Jean-Paul Scot : “La religion serait-elle devenue la garante de l’ordre social ?” (L’Humanité, 19 jan. 08)

22 janvier 2008

"L’historien Jean-Paul Scot (*) décortique les discours du chef de l’État. Il décèle une remise en cause non seulement de la laïcité mais aussi de la République.

Comment expliquez-vous le retour du religieux dans les hautes instances de l’État ?

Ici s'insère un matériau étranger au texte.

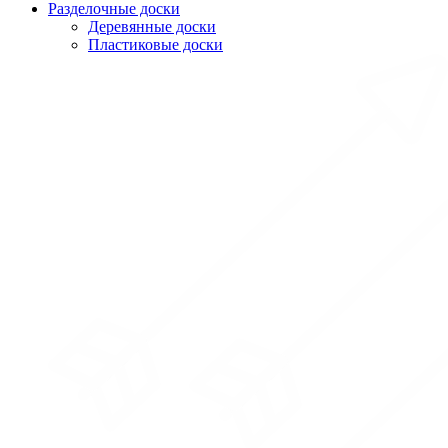
Разделочные доски
Деревянные доски
Пластиковые доски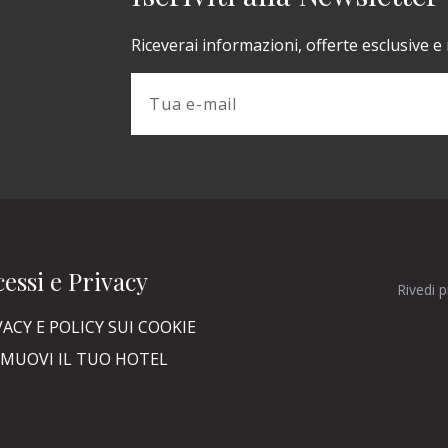
Riceverai informazioni, offerte esclusive e
essi e Privacy
Rivedi 
VACY E POLICY SUI COOKIE
MUOVI IL TUO HOTEL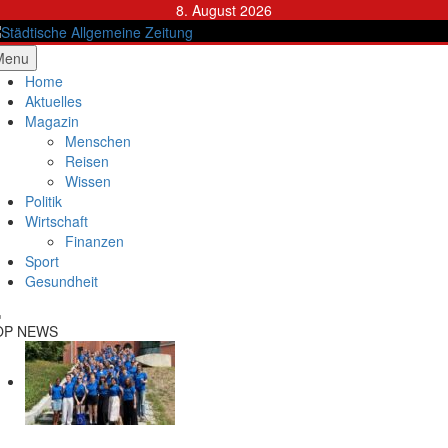
Skip
8. August 2026
to
content
ädtische Allgemeine Zeitung
Menu
Home
Aktuelles
Magazin
Menschen
Reisen
Wissen
Politik
Wirtschaft
Finanzen
Sport
Gesundheit
OP NEWS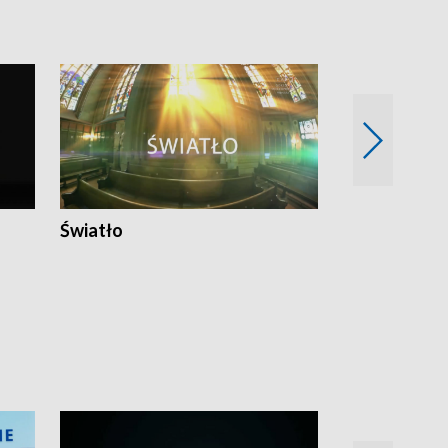
Światło
Nowy adres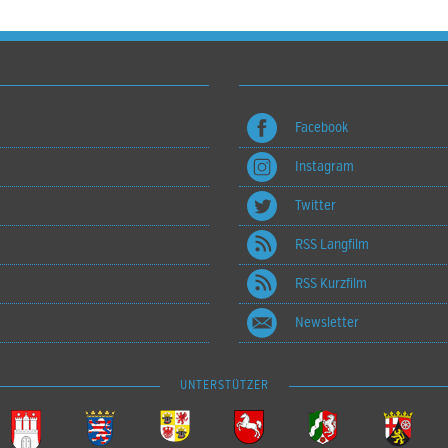
Facebook
Instagram
Twitter
RSS Langfilm
RSS Kurzfilm
Newsletter
UNTERSTÜTZER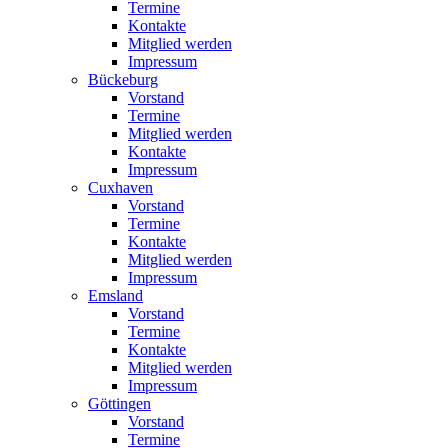
Termine
Kontakte
Mitglied werden
Impressum
Bückeburg
Vorstand
Termine
Mitglied werden
Kontakte
Impressum
Cuxhaven
Vorstand
Termine
Kontakte
Mitglied werden
Impressum
Emsland
Vorstand
Termine
Kontakte
Mitglied werden
Impressum
Göttingen
Vorstand
Termine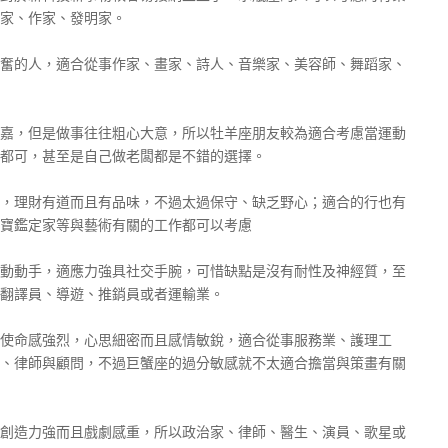
家、作家、發明家。
奮的人，適合從事作家、畫家、詩人、音樂家、美容師、舞蹈家、
嘉，但是做事往往粗心大意，所以牡羊座朋友較為適合考慮當運動
都可，甚至是自己做老闆都是不錯的選擇。
，理財有道而且有品味，不過太過保守、缺乏野心；適合的行也有
寶鑑定家等與藝術有關的工作都可以考慮
動動手，適應力強具社交手腕，可惜缺點是沒有耐性及神經質，至
翻譯員、導遊、推銷員或者運輸業。
使命感強烈，心思細密而且感情敏銳，適合從事服務業、護理工
、律師與顧問，不過巨蟹座的過分敏感就不太適合擔當與策畫有關
創造力強而且戲劇感重，所以政治家、律師、醫生、演員、歌星或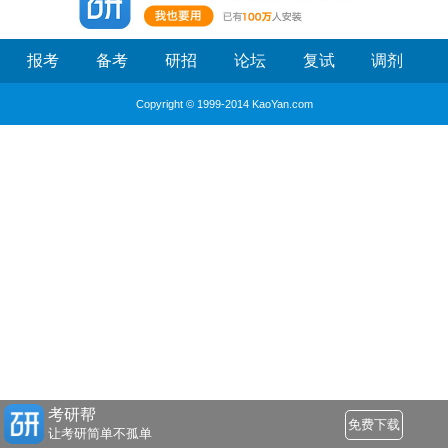
报考
备考
研招
论坛
复试
调剂
Copyright © 1999-2014 KaoYan.com
考研帮
免费下载
让考研简单不孤单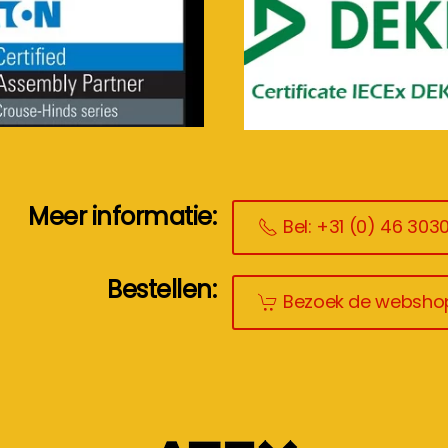
Meer informatie:
Bel: +31 (0) 46 303
Bestellen:
Bezoek de websho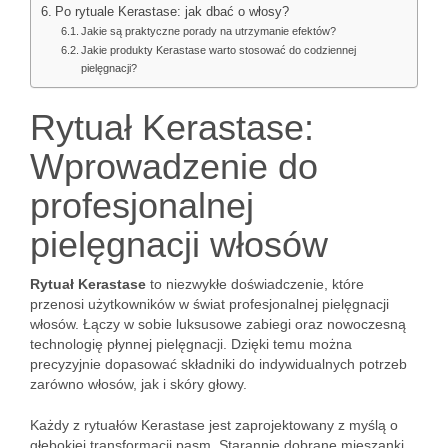
Po rytuale Kerastase: jak dbać o włosy?
Jakie są praktyczne porady na utrzymanie efektów?
Jakie produkty Kerastase warto stosować do codziennej
pielęgnacji?
Rytuał Kerastase:
Wprowadzenie do
profesjonalnej
pielęgnacji włosów
Rytuał Kerastase
to niezwykłe doświadczenie, które
przenosi użytkowników w świat profesjonalnej pielęgnacji
włosów. Łączy w sobie luksusowe zabiegi oraz nowoczesną
technologię płynnej pielęgnacji. Dzięki temu można
precyzyjnie dopasować składniki do indywidualnych potrzeb
zarówno włosów, jak i skóry głowy.
Każdy z rytuałów Kerastase jest zaprojektowany z myślą o
głębokiej transformacji pasm. Starannie dobrane mieszanki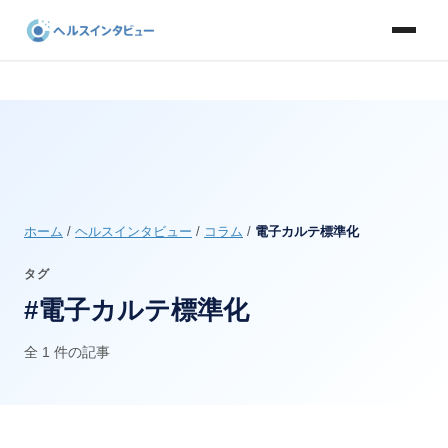
ホーム
/
ヘルスインタビュー
/
コラム
/
電子カルテ標準化
タグ
#電子カルテ標準化
全 1 件の記事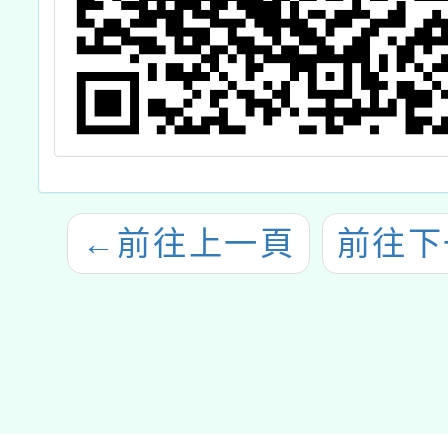
←
前往上一頁
前往下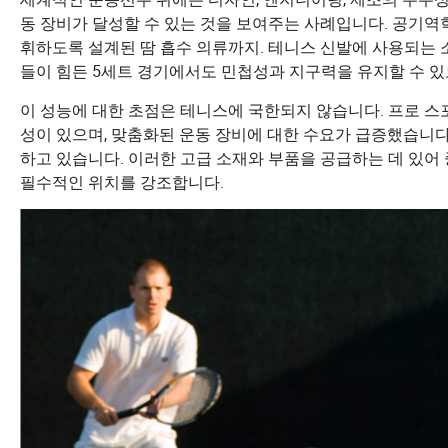
동 장비가 달성할 수 있는 것을 보여주는 사례입니다. 공기
휘하도록 설계된 땀 흡수 의류까지. 테니스 신발에 사용되는 
들이 힘든 5세트 경기에서도 민첩성과 지구력을 유지할 수 있
이 성능에 대한 초점은 테니스에 국한되지 않습니다. 프로 스
성이 있으며, 맞춤화된 운동 장비에 대한 수요가 급증했습니다
하고 있습니다. 이러한 고급 소재와 부품을 공급하는 데 있어
필수적인 위치를 강조합니다.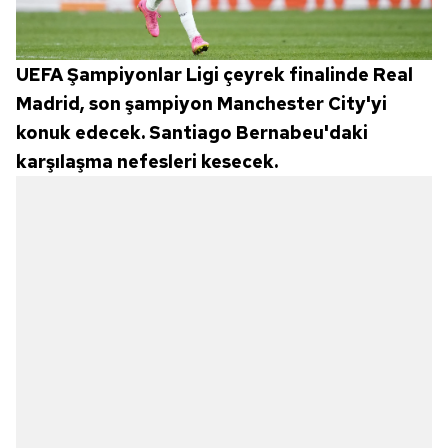
UEFA Şampiyonlar Ligi çeyrek finalinde Real
Madrid, son şampiyon Manchester City'yi
konuk edecek. Santiago Bernabeu'daki
karşılaşma nefesleri kesecek.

Jean-Paul Scot. Un dominicain conseiller de Sarkozy l’avoue très clairement : « Ce n’est pas l’ultralibéralisme qui va remplacer le communisme des lendemains qui chantent. Il faut bien que quelque chose tire les gens vers un projet, un rêve, qui leur permette de dépasser les soucis du quotidien ... » Sous prétexte d’un hypothétique « retour du religieux », démenti par toutes les études sociologiques en Europe, de la crise des grandes idéologies et de la remise en cause de la raison et de la science, les néoconservateurs partout dans le monde prônent la reconnaissance officielle du rôle positif des religions dans l’enseignement, la morale, la culture, l’assistance et même la vie politique. Tout cela au nom de l’ultramodernité ! Nicolas Sarkozy entend aligner la France sur les États européens qui accordent aux Églises un rôle officiel de « partenaires » de l’État et remettre ainsi en cause la séparation des Églises et de l’État. Le président propose d’ailleurs de faire rentrer les forces religieuses au Conseil économique et social.

En quoi les propos de Nicolas Sarkozy portent-ils atteinte au principe de laïcité ?

Jean-Paul Scot. Dès son discours d’investiture, le 15 janvier 2007, le candidat Sarkozy disait vouloir « moderniser la laïcité ». « La laïcité à laquelle je crois, c’est le respect de toutes les religions, ce n’est pas le combat contre la religion. » Trois remarques. Premièrement, l’hostilité à la religion a toujours été un courant minoritaire parmi les laïques car les pères de la laïcité l’ont fondée sur les principes de la liberté de conscience et de l’égalité de droit et de dignité de toutes les options religieuses ou philosophiques, agnostiques ou athées. Deuxièmement, Jaurès et Buisson, les pères de la loi de 1905, ont affirmé que l’État laïque devait être neutre entre tous les cultes, indépendant de tous les clergés et dégagé de toute emprise religieuse et théologique. Le général de Gaulle lui-même déclara aux évêques en 1958 : « Vous dites que la France est catholique, mais la République est laïque. » Et, troisièmement, même si, aujourd’hui, Sarkozy dit que la « laïcité, c’est le respect de toutes les croyances », il déclare aussi vouloir « prendre en compte les attentes des grandes religions » car « la vie spirituelle constitue le support d’engagements humains que la République ne peut pas offrir, elle qui ignore le bien ou le mal. (...) La religion peut apporter cette distinction ». La République n’aurait donc pas de principes communs à tous les citoyens ! La religion serait donc le fondement de la morale et la garantie de l’ordre social ! En instrumentalisant les religions à des fins politiques, Sarkozy remet en cause non seulement la laïcité, mais aussi la Constitution et la République.

Rappeler les racines chrétiennes de la France, est-ce une façon de nier les autres identités de la France ?

Jean-Paul Scot. Le « retour aux racines » a toujours caractérisé dans l’histoire des mouvements réactionnaires et nationalistes incapables de susciter des politiques généreuses fondées sur des principes d’émancipation et de justice pour tous. L’histoire montre bien que c’est par la critique des valeurs chrétiennes, de la foi, de l’espérance et de la charité que la Révolution a proclamé les principes de liberté, d’égalité et de fraternité. Sarkozy tente donc une impossible synthèse entre les valeurs d’Ancien Régime monarchique et celles de la République démocratique. Enfin, l’identité de la France n’est pas un héritage du passé ; elle est une construction permanente à laquelle ont contribué et contribuent tous ceux qui, par leur sang, la sueur de leur travail et la générosité de leur création ont fait de la France une référence pour tous les êtres épris de liberté et de justice sociale. Rappelons à Sarkozy la déclaration d’un évêque italien : « Mieux vaut être un bon chrétien sans le dire que le dire sans l’être. »

(*) Dernier ouvrage : l’État chez lui, l’Église chez elle. Comprendre la loi de 1905. Le Seuil 2005."